## [What you will do]
Copy the records below exactly, leaving out every picture.

Page-level text extractions
════

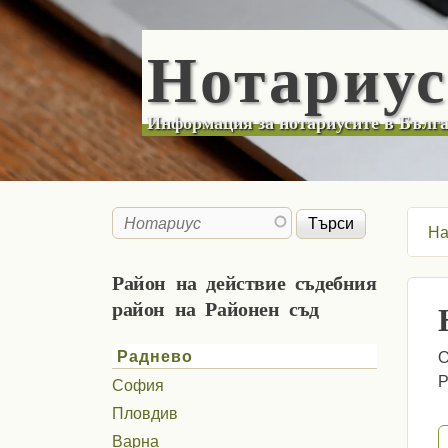
Нотариу
Информация за нотариусите в Бълг
Търси
Search form
На
Район на действие съдебния
район на Районен съд
Раднево
О
Р
София
Пловдив
Р
Варна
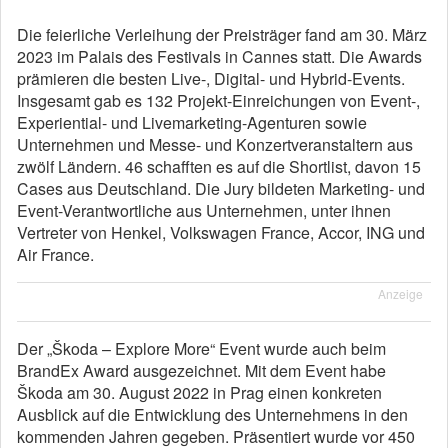
Die feierliche Verleihung der Preisträger fand am 30. März
2023 im Palais des Festivals in Cannes statt. Die Awards
prämieren die besten Live-, Digital- und Hybrid-Events.
Insgesamt gab es 132 Projekt-Einreichungen von Event-,
Experiential- und Livemarketing-Agenturen sowie
Unternehmen und Messe- und Konzertveranstaltern aus
zwölf Ländern. 46 schafften es auf die Shortlist, davon 15
Cases aus Deutschland. Die Jury bildeten Marketing- und
Event-Verantwortliche aus Unternehmen, unter ihnen
Vertreter von Henkel, Volkswagen France, Accor, ING und
Air France.
Anzeige
Der „Škoda – Explore More“ Event wurde auch beim
BrandEx Award ausgezeichnet. Mit dem Event habe
Škoda am 30. August 2022 in Prag einen konkreten
Ausblick auf die Entwicklung des Unternehmens in den
kommenden Jahren gegeben. Präsentiert wurde vor 450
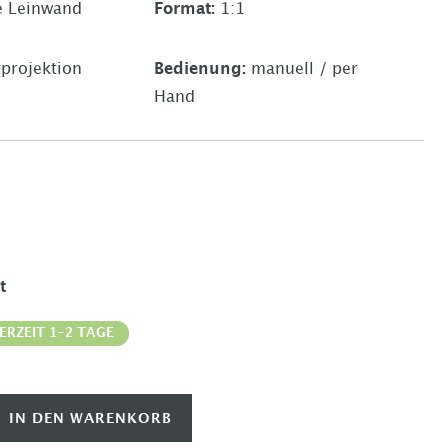
e Leinwand
Format
:
1:1
projektion
Bedienung
:
manuell / per
Hand
t
ERZEIT 1-2 TAGE
IN DEN WARENKORB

════

## [Result below]
Нотариу
Информация за нотариусите в Бълг
Търси
Search form
На
Район на действие съдебния
район на Районен съд
Раднево
О
Р
София
Пловдив
Р
Варна
Die feierliche Verleihung der Preisträger fand am 30. März
2023 im Palais des Festivals in Cannes statt. Die Awards
prämieren die besten Live-, Digital- und Hybrid-Events.
Insgesamt gab es 132 Projekt-Einreichungen von Event-,
Experiential- und Livemarketing-Agenturen sowie
Unternehmen und Messe- und Konzertveranstaltern aus
zwölf Ländern. 46 schafften es auf die Shortlist, davon 15
Cases aus Deutschland. Die Jury bildeten Marketing- und
Event-Verantwortliche aus Unternehmen, unter ihnen
Vertreter von Henkel, Volkswagen France, Accor, ING und
Air France.
Anzeige
Der „Škoda – Explore More“ Event wurde auch beim
BrandEx Award ausgezeichnet. Mit dem Event habe
Škoda am 30. August 2022 in Prag einen konkreten
Ausblick auf die Entwicklung des Unternehmens in den
kommenden Jahren gegeben. Präsentiert wurde vor 450
e Leinwand
Format
:
1:1
projektion
Bedienung
:
manuell / per
Hand
t
ERZEIT 1-2 TAGE
IN DEN WARENKORB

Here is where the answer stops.